▶ [Exercise requirements] Reproduce the following lines verbatim, keeping every character, language, and line break unchanged.
Working data START
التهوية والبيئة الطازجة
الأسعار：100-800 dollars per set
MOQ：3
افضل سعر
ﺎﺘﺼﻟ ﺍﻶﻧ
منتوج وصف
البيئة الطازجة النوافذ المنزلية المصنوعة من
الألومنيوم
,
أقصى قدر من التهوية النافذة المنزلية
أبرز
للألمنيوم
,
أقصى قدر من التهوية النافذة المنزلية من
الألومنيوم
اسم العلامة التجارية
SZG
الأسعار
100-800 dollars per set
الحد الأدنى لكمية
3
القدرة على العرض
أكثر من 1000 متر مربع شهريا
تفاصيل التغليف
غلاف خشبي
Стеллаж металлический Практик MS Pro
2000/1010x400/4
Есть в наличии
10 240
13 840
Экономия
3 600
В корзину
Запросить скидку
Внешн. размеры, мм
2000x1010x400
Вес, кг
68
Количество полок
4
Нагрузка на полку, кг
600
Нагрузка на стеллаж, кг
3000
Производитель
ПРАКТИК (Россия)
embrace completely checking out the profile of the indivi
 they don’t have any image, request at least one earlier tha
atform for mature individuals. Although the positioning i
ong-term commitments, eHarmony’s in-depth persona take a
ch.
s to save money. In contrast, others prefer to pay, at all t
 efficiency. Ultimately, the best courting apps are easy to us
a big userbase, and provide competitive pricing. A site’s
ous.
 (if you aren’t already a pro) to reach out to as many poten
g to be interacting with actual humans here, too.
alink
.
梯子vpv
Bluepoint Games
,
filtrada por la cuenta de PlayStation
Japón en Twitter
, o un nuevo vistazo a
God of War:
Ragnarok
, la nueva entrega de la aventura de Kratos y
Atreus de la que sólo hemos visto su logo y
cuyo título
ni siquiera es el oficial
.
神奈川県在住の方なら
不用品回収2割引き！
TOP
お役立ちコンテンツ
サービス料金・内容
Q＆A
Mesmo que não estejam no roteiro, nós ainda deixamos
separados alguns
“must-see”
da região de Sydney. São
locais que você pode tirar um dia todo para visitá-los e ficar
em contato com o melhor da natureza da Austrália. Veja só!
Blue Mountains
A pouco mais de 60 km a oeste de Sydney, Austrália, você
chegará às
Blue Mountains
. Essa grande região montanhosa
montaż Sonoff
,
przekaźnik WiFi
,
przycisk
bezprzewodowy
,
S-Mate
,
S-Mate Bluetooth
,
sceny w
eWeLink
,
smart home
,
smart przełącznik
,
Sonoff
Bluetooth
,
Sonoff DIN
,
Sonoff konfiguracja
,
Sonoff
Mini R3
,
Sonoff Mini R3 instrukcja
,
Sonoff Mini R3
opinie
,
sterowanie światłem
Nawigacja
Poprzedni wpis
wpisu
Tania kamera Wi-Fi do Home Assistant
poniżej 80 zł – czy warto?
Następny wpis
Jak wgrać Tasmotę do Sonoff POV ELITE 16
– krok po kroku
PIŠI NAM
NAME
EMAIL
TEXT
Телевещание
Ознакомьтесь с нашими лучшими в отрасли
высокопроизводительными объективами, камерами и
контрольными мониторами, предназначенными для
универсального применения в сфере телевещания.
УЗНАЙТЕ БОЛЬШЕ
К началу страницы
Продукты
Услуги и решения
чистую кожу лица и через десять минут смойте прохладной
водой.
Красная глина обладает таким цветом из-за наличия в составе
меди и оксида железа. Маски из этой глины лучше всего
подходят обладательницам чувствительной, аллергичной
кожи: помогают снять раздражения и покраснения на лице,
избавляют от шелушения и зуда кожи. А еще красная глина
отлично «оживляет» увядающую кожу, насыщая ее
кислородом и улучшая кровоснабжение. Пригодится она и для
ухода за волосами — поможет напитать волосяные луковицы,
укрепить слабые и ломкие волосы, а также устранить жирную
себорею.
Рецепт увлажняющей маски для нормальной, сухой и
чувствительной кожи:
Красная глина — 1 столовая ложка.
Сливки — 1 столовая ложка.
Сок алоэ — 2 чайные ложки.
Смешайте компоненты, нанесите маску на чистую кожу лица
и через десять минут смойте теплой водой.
Working data END
▶ [Task solution]
التهوية والبيئة الطازجة
الأسعار：100-800 dollars per set
MOQ：3
افضل سعر
ﺎﺘﺼﻟ ﺍﻶﻧ
منتوج وصف
البيئة الطازجة النوافذ المنزلية المصنوعة من
الألومنيوم
,
أقصى قدر من التهوية النافذة المنزلية
أبرز
للألمنيوم
,
أقصى قدر من التهوية النافذة المنزلية من
الألومنيوم
اسم العلامة التجارية
SZG
الأسعار
100-800 dollars per set
الحد الأدنى لكمية
3
القدرة على العرض
أكثر من 1000 متر مربع شهريا
تفاصيل التغليف
غلاف خشبي
Стеллаж металлический Практик MS Pro
2000/1010x400/4
Есть в наличии
10 240
13 840
Экономия
3 600
В корзину
Запросить скидку
Внешн. размеры, мм
2000x1010x400
Вес, кг
68
Количество полок
4
Нагрузка на полку, кг
600
Нагрузка на стеллаж, кг
3000
Производитель
ПРАКТИК (Россия)
embrace completely checking out the profile of the indivi
 they don’t have any image, request at least one earlier tha
atform for mature individuals. Although the positioning i
ong-term commitments, eHarmony’s in-depth persona take a
ch.
s to save money. In contrast, others prefer to pay, at all t
 efficiency. Ultimately, the best courting apps are easy to us
a big userbase, and provide competitive pricing. A site’s
ous.
 (if you aren’t already a pro) to reach out to as many poten
g to be interacting with actual humans here, too.
alink
.
梯子vpv
Bluepoint Games
,
filtrada por la cuenta de PlayStation
Japón en Twitter
, o un nuevo vistazo a
God of War:
Ragnarok
, la nueva entrega de la aventura de Kratos y
Atreus de la que sólo hemos visto su logo y
cuyo título
ni siquiera es el oficial
.
神奈川県在住の方なら
不用品回収2割引き！
TOP
お役立ちコンテンツ
サービス料金・内容
Q＆A
Mesmo que não estejam no roteiro, nós ainda deixamos
separados alguns
“must-see”
da região de Sydney. São
locais que você pode tirar um dia todo para visitá-los e ficar
em contato com o melhor da natureza da Austrália. Veja só!
Blue Mountains
A pouco mais de 60 km a oeste de Sydney, Austrália, você
chegará às
Blue Mountains
. Essa grande região montanhosa
montaż Sonoff
,
przekaźnik WiFi
,
przycisk
bezprzewodowy
,
S-Mate
,
S-Mate Bluetooth
,
sceny w
eWeLink
,
smart home
,
smart przełącznik
,
Sonoff
Bluetooth
,
Sonoff DIN
,
Sonoff konfiguracja
,
Sonoff
Mini R3
,
Sonoff Mini R3 instrukcja
,
Sonoff Mini R3
opinie
,
sterowanie światłem
Nawigacja
Poprzedni wpis
wpisu
Tania kamera Wi-Fi do Home Assistant
poniżej 80 zł – czy warto?
Następny wpis
Jak wgrać Tasmotę do Sonoff POV ELITE 16
– krok po kroku
PIŠI NAM
NAME
EMAIL
TEXT
Телевещание
Ознакомьтесь с нашими лучшими в отрасли
высокопроизводительными объективами, камерами и
контрольными мониторами, предназначенными для
универсального применения в сфере телевещания.
УЗНАЙТЕ БОЛЬШЕ
К началу страницы
Продукты
Услуги и решения
чистую кожу лица и через десять минут смойте прохладной
водой.
Красная глина обладает таким цветом из-за наличия в составе
меди и оксида железа. Маски из этой глины лучше всего
подходят обладательницам чувствительной, аллергичной
кожи: помогают снять раздражения и покраснения на лице,
избавляют от шелушения и зуда кожи. А еще красная глина
отлично «оживляет» увядающую кожу, насыщая ее
кислородом и улучшая кровоснабжение. Пригодится она и для
ухода за волосами — поможет напитать волосяные луковицы,
укрепить слабые и ломкие волосы, а также устранить жирную
себорею.
Рецепт увлажняющей маски для нормальной, сухой и
чувствительной кожи:
Красная глина — 1 столовая ложка.
Сливки — 1 столовая ложка.
Сок алоэ — 2 чайные ложки.
Смешайте компоненты, нанесите маску на чистую кожу лица
и через десять минут смойте теплой водой.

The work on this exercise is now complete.